Document passage section start
At the heart of the matter is the role of its directors leading up to the company's collapse and a later bail-out offer by another entity, Australian investment company Plaman Group, which would take control of Featherston but leave shareholders empty-handed.
A bail-out $A4.8 million ($NZ5.2 million) offer by Plaman has been accepted by creditors, which cedes control of Featherston to Plaman.
Because Featherston is Australian-owned, a group of disgruntled shareholders represented by Ashlaw Legal Services in Sydney has been to the Supreme Court seeking redress, the last hearing on March 10 ordering a two-day hearing be set down for July 15.
Ashlaw Legal Services represents at least 11 shareholders, with one client having committed up to $A400,000 for the litigation.
Ashlaw had itself made an unsuccessful bail-out offer for Featherston which would have seen shareholder interests diluted by about two-thirds.
In documents obtained by the Otago Daily Times, an ''amended originating process'' outlines application details by Ashlaw Legal Services.
Cited as defendants before the March 10 hearing were Featherston's managing director and director Emma Weston and shareholders and directors Simon Kember and Timothy Goodacre, plus Featherston and numerous subsidiary companies.
Ashlaw Legal Services is looking for ''final relief'' in a declaration that Ms Weston, Mr Kember and Mr Goodacre and others ''are liable to pay Featherston any profits, alternatively damages and equitable compensation'', under alleged breaches of the Corporations Act or ''general law and fiduciary duties to Featherston''.
Document passage section end
Entries supplied section start
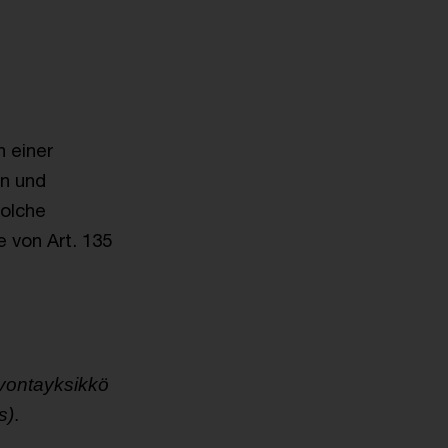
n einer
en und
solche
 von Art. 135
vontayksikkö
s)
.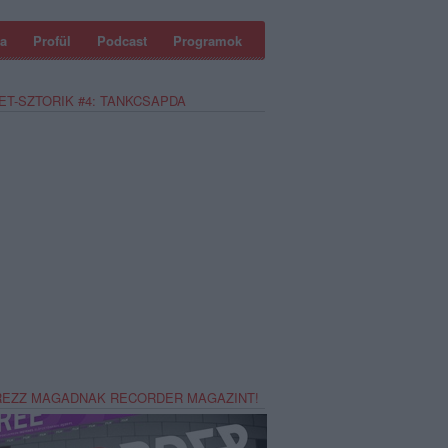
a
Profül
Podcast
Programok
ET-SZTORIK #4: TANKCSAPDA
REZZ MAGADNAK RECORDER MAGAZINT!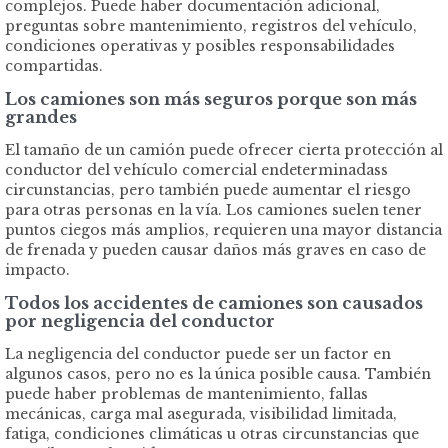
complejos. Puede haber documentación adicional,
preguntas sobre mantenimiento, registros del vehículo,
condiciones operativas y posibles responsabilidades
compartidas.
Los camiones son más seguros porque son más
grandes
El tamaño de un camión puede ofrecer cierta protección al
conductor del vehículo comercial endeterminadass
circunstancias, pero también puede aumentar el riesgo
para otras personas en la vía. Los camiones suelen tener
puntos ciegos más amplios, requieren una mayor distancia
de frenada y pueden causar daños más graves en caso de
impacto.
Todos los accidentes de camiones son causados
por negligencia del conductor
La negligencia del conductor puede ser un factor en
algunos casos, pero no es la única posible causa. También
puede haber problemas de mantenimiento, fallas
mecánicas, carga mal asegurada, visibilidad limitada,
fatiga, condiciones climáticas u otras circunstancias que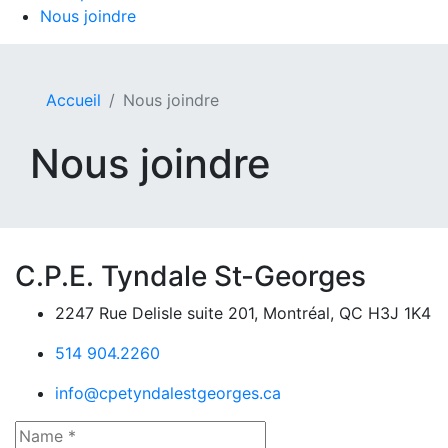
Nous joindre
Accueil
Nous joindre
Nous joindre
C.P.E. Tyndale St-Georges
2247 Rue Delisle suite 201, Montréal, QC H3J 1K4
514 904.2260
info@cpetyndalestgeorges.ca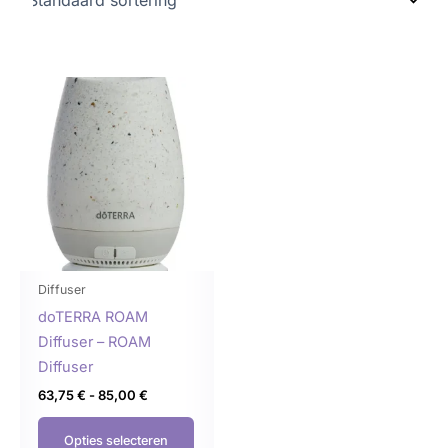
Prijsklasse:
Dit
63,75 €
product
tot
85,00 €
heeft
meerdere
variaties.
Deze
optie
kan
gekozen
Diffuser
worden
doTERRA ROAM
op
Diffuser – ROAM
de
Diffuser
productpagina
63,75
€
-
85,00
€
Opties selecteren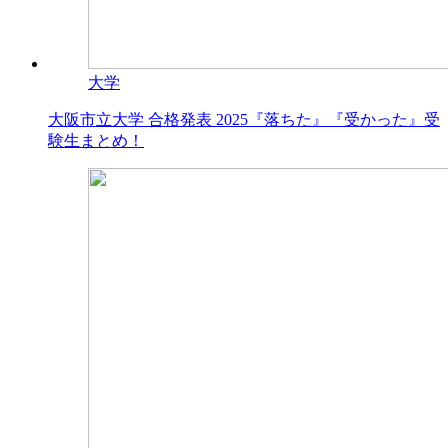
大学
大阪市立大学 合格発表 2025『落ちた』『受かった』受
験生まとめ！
Entries supplied section end
**Activities**:
1) Please reproduce the Featherston passage word for word, starting at "Ashlaw Legal Services represents" and ending at "numerous subsidiary companies.".
2) Decide whether each statement agrees with the Featherston passage: (a) Creditors accepted Plaman's bail-out offer. (b) Ashlaw Legal Services represents fewer than ten shareholders. (c) Ashlaw's own bail-out offer for Featherston succeeded. Answer yes or no for each, and quote the deciding words.

**Set of answers**:
1)
Ashlaw Legal Services represents at least 11 shareholders, with one client having committed up to $A400,000 for the litigation.
Ashlaw had itself made an unsuccessful bail-out offer for Featherston which would have seen shareholder interests diluted by about two-thirds.
In documents obtained by the Otago Daily Times, an ''amended originating process'' outlines application details by Ashlaw Legal Services.
Cited as defendants before the March 10 hearing were Featherston's managing director and director Emma Weston and shareholders and directors Simon Kember and Timothy Goodacre, plus Featherston and numerous subsidiary companies.

2)
(a) Yes: "has been accepted by creditors"
(b) No: "represents at least 11 shareholders"
(c) No: "had itself made an unsuccessful bail-out offer for Featherston"